**Exercise aim**
Every line below needs to be transcribed without alteration, and no image may be carried over.

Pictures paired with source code
•••

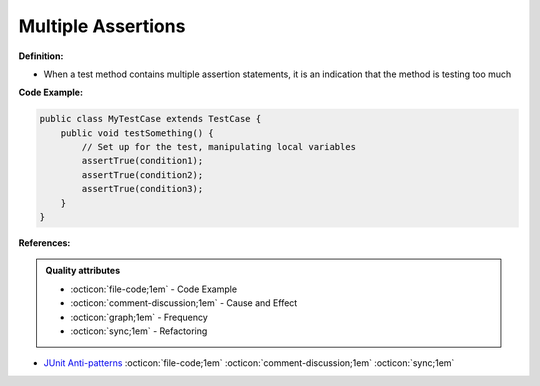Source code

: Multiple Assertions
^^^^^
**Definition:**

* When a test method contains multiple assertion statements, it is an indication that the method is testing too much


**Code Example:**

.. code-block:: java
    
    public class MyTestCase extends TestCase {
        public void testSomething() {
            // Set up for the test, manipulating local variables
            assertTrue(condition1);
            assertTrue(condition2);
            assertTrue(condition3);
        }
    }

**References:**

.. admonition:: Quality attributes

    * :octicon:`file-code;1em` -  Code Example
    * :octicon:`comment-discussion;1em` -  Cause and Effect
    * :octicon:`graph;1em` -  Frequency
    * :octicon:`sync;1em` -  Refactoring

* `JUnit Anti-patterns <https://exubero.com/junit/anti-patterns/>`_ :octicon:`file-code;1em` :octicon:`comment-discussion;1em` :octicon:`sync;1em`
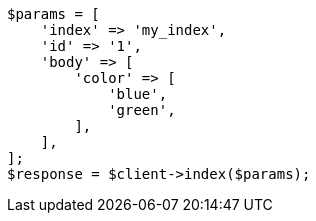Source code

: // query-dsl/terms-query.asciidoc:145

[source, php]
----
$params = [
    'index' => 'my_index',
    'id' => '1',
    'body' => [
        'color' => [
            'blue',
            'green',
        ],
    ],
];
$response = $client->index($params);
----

•••

**Your solution**
Source code

: Multiple Assertions
^^^^^
**Definition:**

* When a test method contains multiple assertion statements, it is an indication that the method is testing too much


**Code Example:**

.. code-block:: java
    
    public class MyTestCase extends TestCase {
        public void testSomething() {
            // Set up for the test, manipulating local variables
            assertTrue(condition1);
            assertTrue(condition2);
            assertTrue(condition3);
        }
    }

**References:**

.. admonition:: Quality attributes

    * :octicon:`file-code;1em` -  Code Example
    * :octicon:`comment-discussion;1em` -  Cause and Effect
    * :octicon:`graph;1em` -  Frequency
    * :octicon:`sync;1em` -  Refactoring

* `JUnit Anti-patterns <https://exubero.com/junit/anti-patterns/>`_ :octicon:`file-code;1em` :octicon:`comment-discussion;1em` :octicon:`sync;1em`
Source code

: // query-dsl/terms-query.asciidoc:145

[source, php]
----
$params = [
    'index' => 'my_index',
    'id' => '1',
    'body' => [
        'color' => [
            'blue',
            'green',
        ],
    ],
];
$response = $client->index($params);
----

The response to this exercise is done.